Expert Review of Proteomics | 2007
Kate W. Jordan; Leo L. Cheng
In the era of genomics and proteomics, metabolomics offers a unique way to probe the underlying biochemistry of malignant transformations. In the context of oncological metabolomics, the study of the global variation of metabolites involved in the development and progression of cancers, few existing techniques offer as much potential to discover biomarkers as nuclear magnetic resonance techniques. The most fundamental magnetic resonance methodologies with regard to human prostate cancer are magnetic resonance spectroscopy and magnetic resonance spectroscopic imaging.

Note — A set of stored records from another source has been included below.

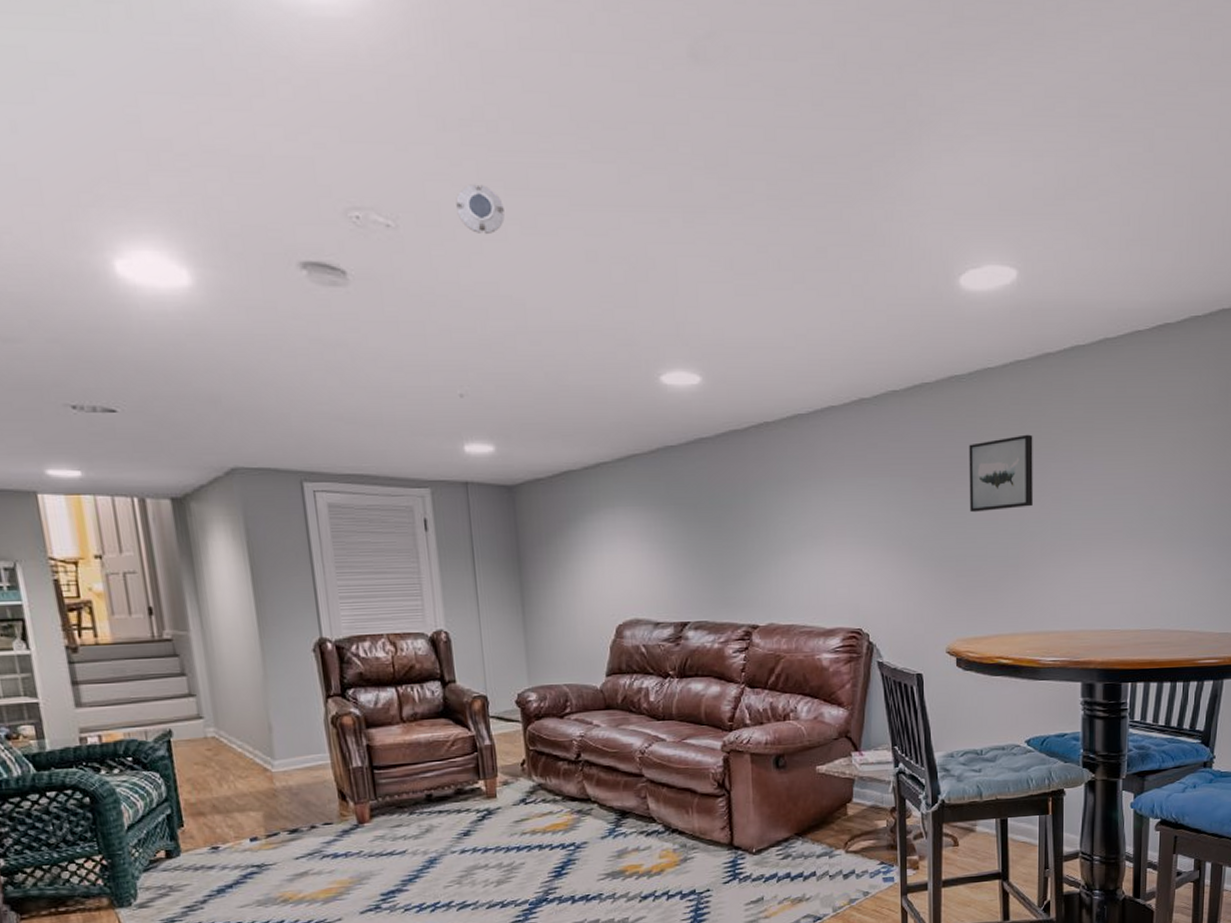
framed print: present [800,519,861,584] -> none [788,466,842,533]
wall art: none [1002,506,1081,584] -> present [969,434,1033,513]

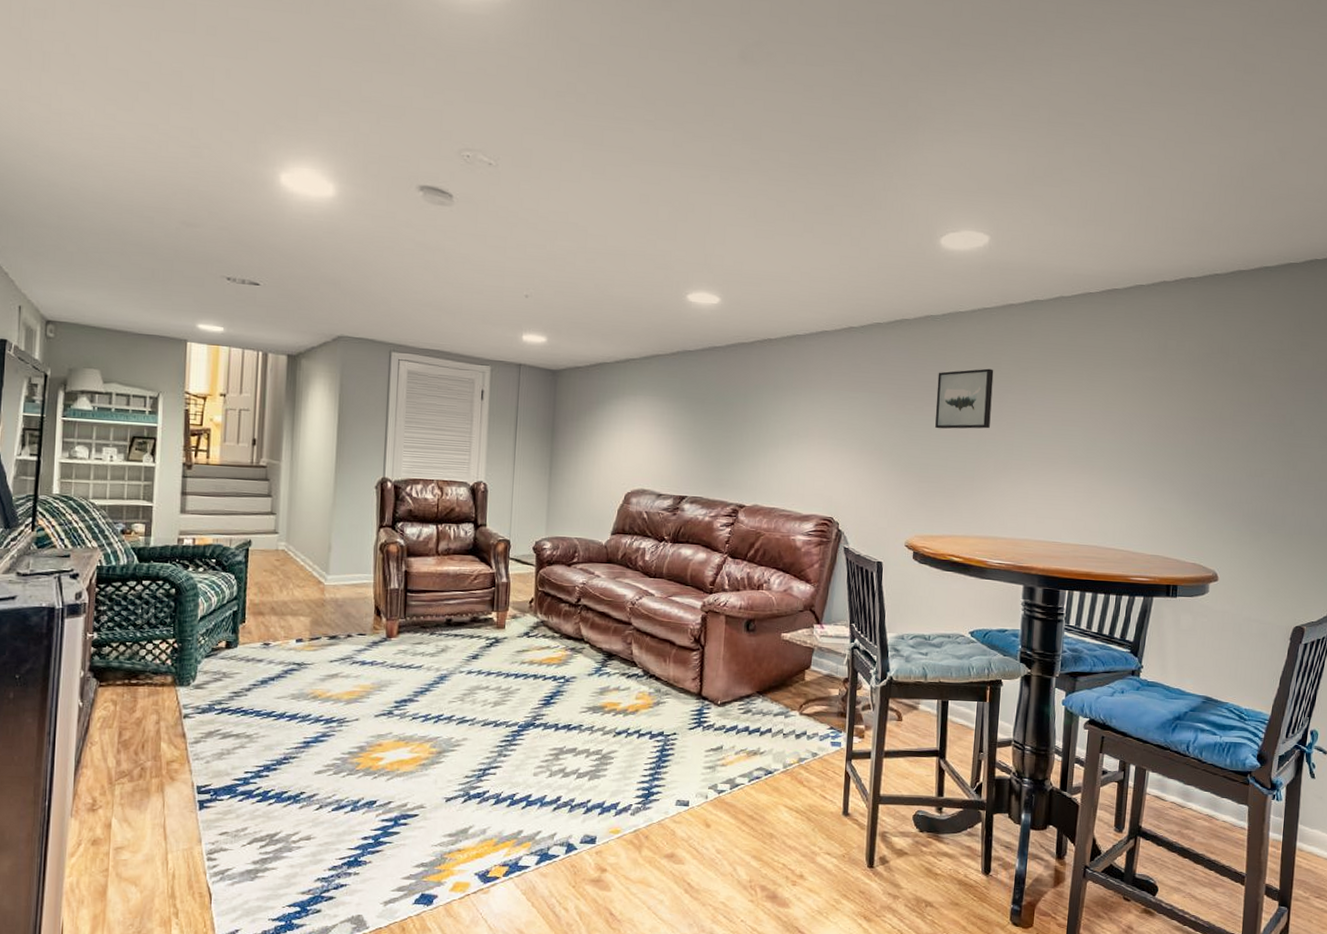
smoke detector: present [456,184,505,235] -> none [544,138,581,177]

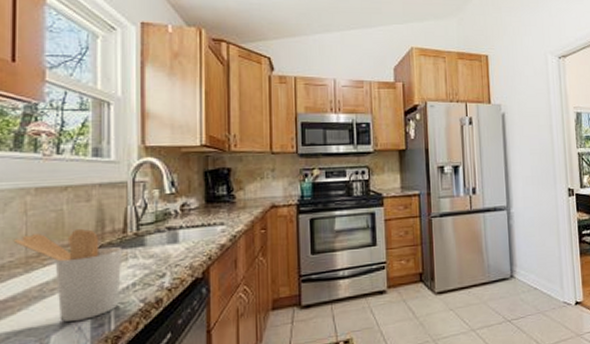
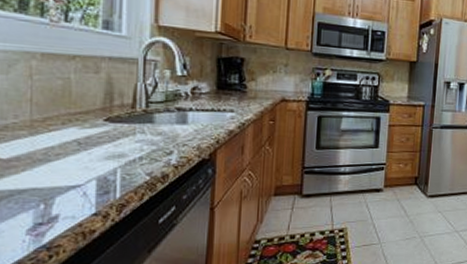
utensil holder: present [13,228,123,323] -> none [17,98,131,187]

Recent in vivo explorations have examined crucial metabolites that may indicate cancerous lesions and have the potential to direct treatment; while ex vivo studies of prostatic fluids and tissues have defined novel diagnostic parameters and indicated that magnetic resonance methodologies will be paramount in future prostate cancer management.
Lung Cancer | 2010
Kate W. Jordan; Christen B. Adkins; L. Su; Elkan F. Halpern; Eugene J. Mark; David C. Christiani; Leo L. Cheng
The prospect of establishing serum metabolomic profiles offers great clinical significance for its potential to detect human lung cancers at clinically asymptomatic stages. Patients with suspicious serum metabolomic profiles may undergo advanced radiological tests that are too expensive to be employed as screening tools for the mass population. As the first step to establishing such profiles, this study investigates correlations between tissue and serum metabolomic profiles for squamous cell carcinoma (SCC) and adenocarcinoma (AC) in the lungs of humans. Tissue and serum paired samples from 14 patients (five SCCs and nine ACs), and seven serum samples from healthy controls were analyzed with high-resolution magic angle spinning proton magnetic resonance spectroscopy (HRMAS (1)HMRS). Tissue samples were subjected to quantitative histological pathology analyses after MRS. Based on pathology results, tissue metabolomic profiles for the evaluated cancer types were established using principal component and canonical analyses on measurable metabolites. The parameters used to construct tissue cancer profiles were then tested with serum spectroscopic results for their ability to differentiate between cancer types and identify cancer from controls. In addition, serum spectroscopic results were also analyzed independent of tissue data. Our results strongly indicate the potential of serum MR spectroscopy to achieve the task of differentiating between the tested human lung cancer types and from controls.